The aged Margaret, Countess of Salisbury, last of the Plantagenets and the mother of Cardinal Pole, was also executed in the Tower under Henry VIII. Her eldest son, Henry, Lord Montagu, had previously been imprisoned in the Beauchamp Tower and later executed for his Yorkist blood. As Henry's cousin, the Countess was also deemed by the pathologically suspicious King as too near to the throne to be left alive.

Then aged nearly seventy, she was beheaded in a corner of the Tower. Margaret proudly refused to lay her head upon the block, proclaiming herself no traitor. In the hideous scene which followed, her neck and shoulders were hacked at in haphazard fashion by the executioner, as the old lady refused to keep them still. The mangled corpse of the last of the Plantagenets was buried in the Chapel of St. Peter ad Vincula.

The Tower Armouries

Henry VIII held a fascination for armour and amassed a large collection, which was housed at the Tower Armouries. This, the oldest museum in England still exists within the Tower to the present day, where much of Henry's collection can still be viewed.

The Tower ArmouriesThe Tower Armouries

The advancement in size over the years of Henry's suits of armour bear witness to the monarch's rapidly expanding girth. The much smaller armour of Charles I is also on display, along with a vast array of weapons from various historical periods.

Armour and horse armour of Henry VIII, one of many examples on display at the Tower armoury.

Armour of Henry VIIIArmour of Henry VIII

The Tower under the later Tudors

Henry VIII's daughter, Mary I, known as 'Bloody Mary' executed her young cousin and rival, the ill-fated Jane Grey, who had occupied England's throne for nine days under the machinations of her ambitious father-in-law, the Duke of Northumberland. The unfortunate Jane was placed on the throne after the demise of King Edward VI and was little more than the tool of the ambitions of others. Before her own execution on 12th February 1554, Jane watched from her window in the Gentlemen Gaolers Lodgings, as her young husband, Guilford Dudley, walked sobbing from his lodgings in the Beauchamp Tower to be beheaded on Tower Hill. Later that day, the sixteen-year-old Jane was lead out to her death by beheading on the scaffold at Tower Green.

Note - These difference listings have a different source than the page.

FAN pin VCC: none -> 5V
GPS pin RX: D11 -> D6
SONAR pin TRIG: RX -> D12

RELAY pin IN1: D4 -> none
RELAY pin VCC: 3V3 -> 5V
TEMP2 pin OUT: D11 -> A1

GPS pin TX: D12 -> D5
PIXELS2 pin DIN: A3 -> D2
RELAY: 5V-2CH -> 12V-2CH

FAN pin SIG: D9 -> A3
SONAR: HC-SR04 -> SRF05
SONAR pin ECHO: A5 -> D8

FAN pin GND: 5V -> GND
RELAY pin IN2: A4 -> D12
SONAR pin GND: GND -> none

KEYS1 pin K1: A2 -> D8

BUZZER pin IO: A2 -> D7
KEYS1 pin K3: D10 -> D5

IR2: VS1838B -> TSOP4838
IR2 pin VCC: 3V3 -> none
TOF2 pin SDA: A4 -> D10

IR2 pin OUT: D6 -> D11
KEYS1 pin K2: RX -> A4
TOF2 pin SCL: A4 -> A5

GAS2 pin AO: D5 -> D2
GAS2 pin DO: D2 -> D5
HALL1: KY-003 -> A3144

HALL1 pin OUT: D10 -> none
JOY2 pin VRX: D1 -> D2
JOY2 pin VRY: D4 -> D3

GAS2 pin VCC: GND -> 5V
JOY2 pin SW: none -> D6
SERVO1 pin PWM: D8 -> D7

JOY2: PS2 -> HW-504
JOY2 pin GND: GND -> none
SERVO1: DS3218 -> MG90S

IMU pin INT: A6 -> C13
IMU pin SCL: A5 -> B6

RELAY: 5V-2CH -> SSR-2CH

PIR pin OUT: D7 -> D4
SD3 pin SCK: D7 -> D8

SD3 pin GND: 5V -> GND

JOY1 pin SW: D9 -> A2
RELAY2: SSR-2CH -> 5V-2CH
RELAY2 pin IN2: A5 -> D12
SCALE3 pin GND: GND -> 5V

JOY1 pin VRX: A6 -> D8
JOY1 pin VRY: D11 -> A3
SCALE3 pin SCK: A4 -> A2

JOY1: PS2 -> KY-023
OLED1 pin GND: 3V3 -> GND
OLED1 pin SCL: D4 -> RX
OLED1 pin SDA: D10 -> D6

The great Queen Elizabeth I also suffered a term of imprisonment in the Tower by her sister Mary. Suspected of underhand involvement in the Wyatt Rebellion, she was arrested and taken to the Tower. Possessed of a great deal of intelligence and fortitude and a born survivor, Elizabeth ensured nothing could be proved against her. She was housed in the Bell Tower, but was allowed to take exercise by walking along the battlements which adjoined the Beauchamp and Bell Towers, which is still known as Elizabeth's Walk. Finding no evidence of Elizabeth's involvement in the plot, Mary was eventually prevailed upon to release her. Her confinement in the Tower, however, must have been a terrifying experience. The memory of her mother, Anne Boleyn's horrific fate must have loomed large before her.